Don’t let the title fool you. There’s very little Kansas City jazz in the snappily written new play “Kansas City Swing,” co-written by Trey Ellis and Ricardo Khan (who also directed), now having its world premiere at the Crossroads Theater Company. But there are swinging bats as well as fists in this entertaining and enlightening trip back to 1947 in Kansas City.
The then already legendary 41-year-old Satchel Paige has yet to be hired by the St. Louis Browns. He has rounded up a team of all-stars from the Negro League during their off-season. They are barnstorming across the country for extra money with famed pitcher Bob Feller and his team of all-stars recruited from both major leagues.
A lot of history and a lot of changes have begun to happen in baseball with the hiring of the major league’s first black player, Jackie Robinson. Baseball history buffs may know about Paige’s disappointment, but also his own reasons in not pressing to be the first major league black player. Some of Paige’s disappointments as well as his hopes and dreams are rigorously expressed through Robert Karma Robinson’s fine performance, as are the aspirations of second baseman Buck O’Neil (an intense performance by Jacinto Taras Riddick), who was to become the major league’s first Negro scout. Rivalry and tension among the other players on the traveling team are not only a product of the game but also a by-product of a time when integration and racial equality were as tentative and tremulous as affairs of the heart.

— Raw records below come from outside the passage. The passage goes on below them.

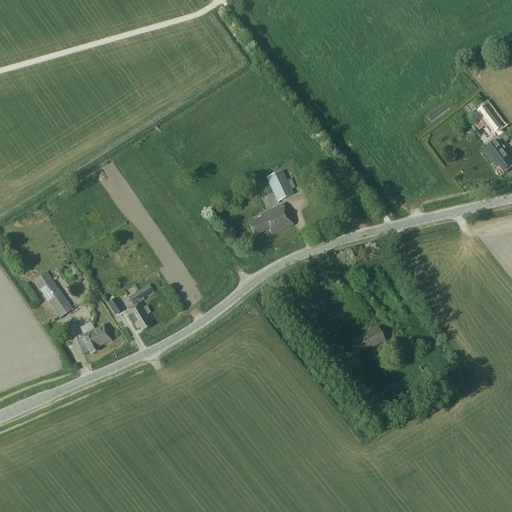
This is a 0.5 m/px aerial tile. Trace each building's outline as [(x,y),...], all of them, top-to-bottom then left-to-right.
[(478,112),(495,133),(503,127),(487,105),(478,112)] [(484,127),(480,121),(475,125),(480,130),(484,127)] [(511,162),(511,158),(498,140),(483,151),(492,163),(493,161),(497,166),(498,165),(505,174),(511,168),(511,163),(511,162)] [(278,202),(293,195),(282,171),(267,178),(278,202)] [(269,229),(272,236),(293,226),(283,205),(261,215),(262,217),(253,222),(253,223),(250,225),(255,236),(269,229)] [(34,281),(60,319),(73,311),(47,272),(34,281)] [(152,291),(148,286),(128,298),(133,306),(144,299),(143,297),(152,291)] [(107,304),(115,316),(123,311),(116,299),(107,304)] [(151,322),(139,303),(125,312),(128,317),(133,325),(134,324),(138,330),(140,329),(142,332),(150,327),(148,324),(151,322)] [(79,338),(80,340),(77,341),(83,355),(89,352),(91,355),(99,351),(98,348),(112,341),(104,326),(79,338)] [(386,343),(378,328),(352,342),(360,357),(386,343)] [(413,351),(408,342),(401,345),(406,355),(413,351)] [(401,361),(401,360),(406,358),(399,345),(394,348),(401,361)]
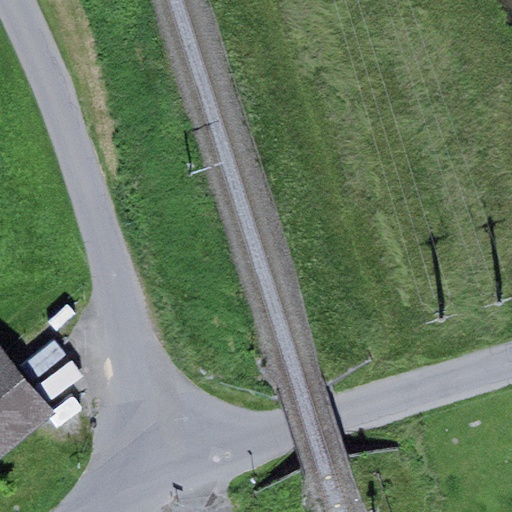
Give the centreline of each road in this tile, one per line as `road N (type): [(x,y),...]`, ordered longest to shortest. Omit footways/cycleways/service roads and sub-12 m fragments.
road 1 (track): [(161,473),(68,131),(9,0)]
road 2 (unclassified): [(511,363),(161,473),(103,511)]
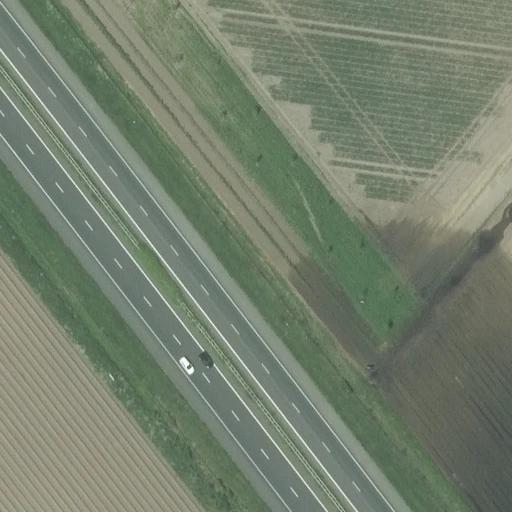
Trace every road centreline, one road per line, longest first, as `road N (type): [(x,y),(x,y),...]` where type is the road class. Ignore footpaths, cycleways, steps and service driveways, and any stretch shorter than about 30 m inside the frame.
road 1 (motorway): [(370,511),(0,36)]
road 2 (motorway): [(0,118),(305,511)]
road 3 (track): [(511,217),(397,351)]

Plenty of robust acting, under Khan’s sturdy direction, brings nuance and excitement into play and in to a play that supports its historical perspective with a bracing bit of melodramatic histrionics. “Somebody real smart once told me American history comes in two halves: Before Jackie, and After Jackie,” says O’Neil in the first scene, set in a baseball field outside Kansas City. With him are the other players, Feller (Christopher Kann), Art Young (Serge Thony), and Franky Palmieri (Joe Sinopoli), and Paige.
It takes a lot of baseball jargon, friendly baiting, and cautious chiding — much of which is expository information — to lay the groundwork for the dramatic fireworks that will follow. The primary action, however, is set in an elegant boarding house in Kansas City. Renowned for welcoming black guests and listed as such in the Green Book (“when traveling in America while Colored”) the residence is owned by the beautiful and well-educated Mrs. Hopkins (a vibrant performance by Kim Brockington), who evidently has a romantic history with Paige. That history also includes “the king of colored baseball,” telling the surprised Mrs. Hopkins that he’s getting married in a month.
One of the more interesting socio-economic aspects of the time exposed in the play concerns the crumbling of the walls of segregation and how it also led to the failure of many small black businesses. The widow’s choice to marry a rich dentist years ago, instead of Paige, has enabled her to have a lucrative business. However, it has begun to deteriorate, as hotels on the other side of Kansas City have started to welcome black guests. And Mrs. Hopkins makes it clear that the end is in sight with the dismissal of her staff.
The prospect of failure is not in the mind set of Mrs. Hopkins’ daughter, Moira (Katherine Ella Wood), who has her hopes pinned on becoming a jazz singer and gives a sampling with “Is You Is, or Is You Ain’t My Baby.” Unfortunately music, which makes only fitful appearances, from my perspective should have been used more assertively.
But, as it is, music is secondary to the mayhem that is caused by the flirtatious Moira. It is her unbridled sexuality that creates a situation at the boarding house with near-tragic results, particularly as it affects Palmieri, the short-tempered, not-too-bright rookie from Brooklyn, and the equally ambitious Young. A bit hokey, but it provides the main conflict in the play as well as the biggest clash among the characters. Except for one violent episode, this play relies on the testy and pervading turbulence among all the male characters.
Shared self-reflection and personal stories make up a lot of the text, but most empowering is O’Neil’s memory of the moment when he knew that “baseball’s my life, man.” He knew he was not going to go back to “plucking celery or cutting cane.” Just as O’Neil expresses the sentiments of all the players, Mrs. Hopkins has a few wise words on responsibility for her daughter who is leaving home to walk into a life that her parents never dreamed was possible.
By the collaborators of “Fly” (their acclaimed 2009 play about the Tuskegee Airmen), “Kansas City Swing” may not really fly or even swing as implied, but it does pitch its story of the “oldest rookie in baseball and the first Negro to ever take the mound” with commendable earnestness and plenty of passion.
Kansas City Swing, Crossroads Theater Company, Livingston Avenue, New Brunswick. Through Sunday, October 27, Thursdays and Fridays at 8 p.m., Saturdays at 3 and 8 p.m., and Sundays at 3 p.m. $50. www.crossroadstheatrecompany.org or 732-545-8100.